Operatic monodrama to tour Wales
8 November 2022
Women-led, Cardiff-based opera company Opera’r Ddraig will be touring ‘Bhekizizwe’, the operatic monodrama by Dr Rob Fokkens, Senior Lecturer in Composition at the School of Music, and librettist Mkhululi Mabija, across Wales this autumn.
‘Bhekizizwe’ explores questions of identity, race, immigration, parenthood and culture through the eyes and experiences of a young South African Zulu man. The production traces the life of Bhekizizwe Shange, from his childhood during the last years of apartheid in South Africa to studies and unexpected fatherhood in the UK in the early 2000s.
‘Bhekizizwe’ draws on a range of musical and theatrical traditions - including traditional music and more recent styles from South Africa, British popular culture, and contemporary classical music - and features a bilingual libretto in English and Zulu.

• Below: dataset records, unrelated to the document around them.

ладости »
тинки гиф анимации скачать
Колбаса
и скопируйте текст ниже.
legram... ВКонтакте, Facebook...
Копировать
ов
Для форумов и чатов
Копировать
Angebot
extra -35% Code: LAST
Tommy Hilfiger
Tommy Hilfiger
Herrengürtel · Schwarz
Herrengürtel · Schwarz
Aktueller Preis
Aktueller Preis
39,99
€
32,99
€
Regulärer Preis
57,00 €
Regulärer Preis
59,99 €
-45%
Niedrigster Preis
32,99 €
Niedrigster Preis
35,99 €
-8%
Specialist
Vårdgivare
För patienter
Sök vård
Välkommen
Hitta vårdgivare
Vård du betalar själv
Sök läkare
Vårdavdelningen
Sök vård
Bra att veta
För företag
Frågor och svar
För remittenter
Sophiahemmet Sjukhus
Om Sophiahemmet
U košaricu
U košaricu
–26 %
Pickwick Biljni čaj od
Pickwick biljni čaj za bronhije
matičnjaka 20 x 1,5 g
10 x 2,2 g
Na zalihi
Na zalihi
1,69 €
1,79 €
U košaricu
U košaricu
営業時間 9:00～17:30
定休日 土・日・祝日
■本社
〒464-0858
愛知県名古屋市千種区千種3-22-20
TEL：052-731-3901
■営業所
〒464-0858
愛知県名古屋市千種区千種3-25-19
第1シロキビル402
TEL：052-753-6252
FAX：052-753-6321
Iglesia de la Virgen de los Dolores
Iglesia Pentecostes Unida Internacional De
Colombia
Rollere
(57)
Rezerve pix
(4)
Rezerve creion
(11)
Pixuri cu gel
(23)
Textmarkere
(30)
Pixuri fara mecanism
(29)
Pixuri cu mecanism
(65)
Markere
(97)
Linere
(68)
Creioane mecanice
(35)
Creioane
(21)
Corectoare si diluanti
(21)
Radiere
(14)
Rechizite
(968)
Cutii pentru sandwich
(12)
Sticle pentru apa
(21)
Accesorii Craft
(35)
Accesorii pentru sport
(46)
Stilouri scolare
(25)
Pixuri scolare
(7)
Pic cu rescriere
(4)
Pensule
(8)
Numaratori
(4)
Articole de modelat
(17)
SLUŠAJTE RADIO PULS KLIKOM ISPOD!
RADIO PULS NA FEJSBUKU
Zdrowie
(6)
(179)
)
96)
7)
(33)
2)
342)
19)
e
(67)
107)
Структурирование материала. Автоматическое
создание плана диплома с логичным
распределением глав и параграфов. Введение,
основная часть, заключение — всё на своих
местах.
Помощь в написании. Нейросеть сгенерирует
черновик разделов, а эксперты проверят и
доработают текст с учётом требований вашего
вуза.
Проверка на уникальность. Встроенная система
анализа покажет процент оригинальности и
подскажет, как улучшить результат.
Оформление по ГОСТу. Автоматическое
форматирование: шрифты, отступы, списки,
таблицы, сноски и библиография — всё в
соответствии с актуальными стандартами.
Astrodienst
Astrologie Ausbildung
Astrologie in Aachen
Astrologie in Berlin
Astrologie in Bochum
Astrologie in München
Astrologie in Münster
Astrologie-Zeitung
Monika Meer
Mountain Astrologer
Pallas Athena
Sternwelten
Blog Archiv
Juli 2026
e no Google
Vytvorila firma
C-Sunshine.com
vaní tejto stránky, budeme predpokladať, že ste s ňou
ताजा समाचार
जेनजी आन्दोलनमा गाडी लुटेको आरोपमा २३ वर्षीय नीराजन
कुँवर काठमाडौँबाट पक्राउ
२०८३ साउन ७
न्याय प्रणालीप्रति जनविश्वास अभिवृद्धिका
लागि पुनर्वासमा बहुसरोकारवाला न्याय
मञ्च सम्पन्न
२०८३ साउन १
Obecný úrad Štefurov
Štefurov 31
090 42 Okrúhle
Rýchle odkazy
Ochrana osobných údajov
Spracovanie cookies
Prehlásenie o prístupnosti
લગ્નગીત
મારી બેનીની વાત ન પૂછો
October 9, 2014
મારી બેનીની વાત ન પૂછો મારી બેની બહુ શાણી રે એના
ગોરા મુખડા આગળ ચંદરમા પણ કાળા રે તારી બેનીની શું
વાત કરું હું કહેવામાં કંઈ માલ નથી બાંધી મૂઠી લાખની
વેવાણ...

Alongside the performances of Bhekizizwe, a programme of activities will be presented from October to December, funded by Cardiff University’s Innovation for All scheme. A series of 2-day creative workshops will be presented in collaboration with the four venues led by Cardiff-based multi-instrumentalist and music creator Imran Khan.
These events will explore the themes of the piece through music from around the world and electronic media, and will be open to young people interested in developing their skills in creative music-making of all types and genres.
Dr Rob Fokkens said: "Bhekizizwe grew out of my friendship with London-based South African opera singer Njabulo Madlala and our shared interest in creating a monodrama for him. We are both South African immigrants to the UK who grew up during the last years of apartheid and the decade that followed the first free elections, but our experiences of both that time in South Africa and our lives in the UK have been very different.
“The piece developed from that starting point, and consequently explores themes which continue to dominate many aspects of public discourse both in South Africa and the UK - especially race and immigration - despite it now being nearly thirty years since the end of apartheid.
“Although it was written between 2017-2020, we made the original film of Bhekizizwe in late 2020, between lockdowns and not many months after the death of George Floyd and the rise to prominence of the Black Lives Matter movement - a powerful reminder that engaging with these issues is as critical now as it ever was, if not more so."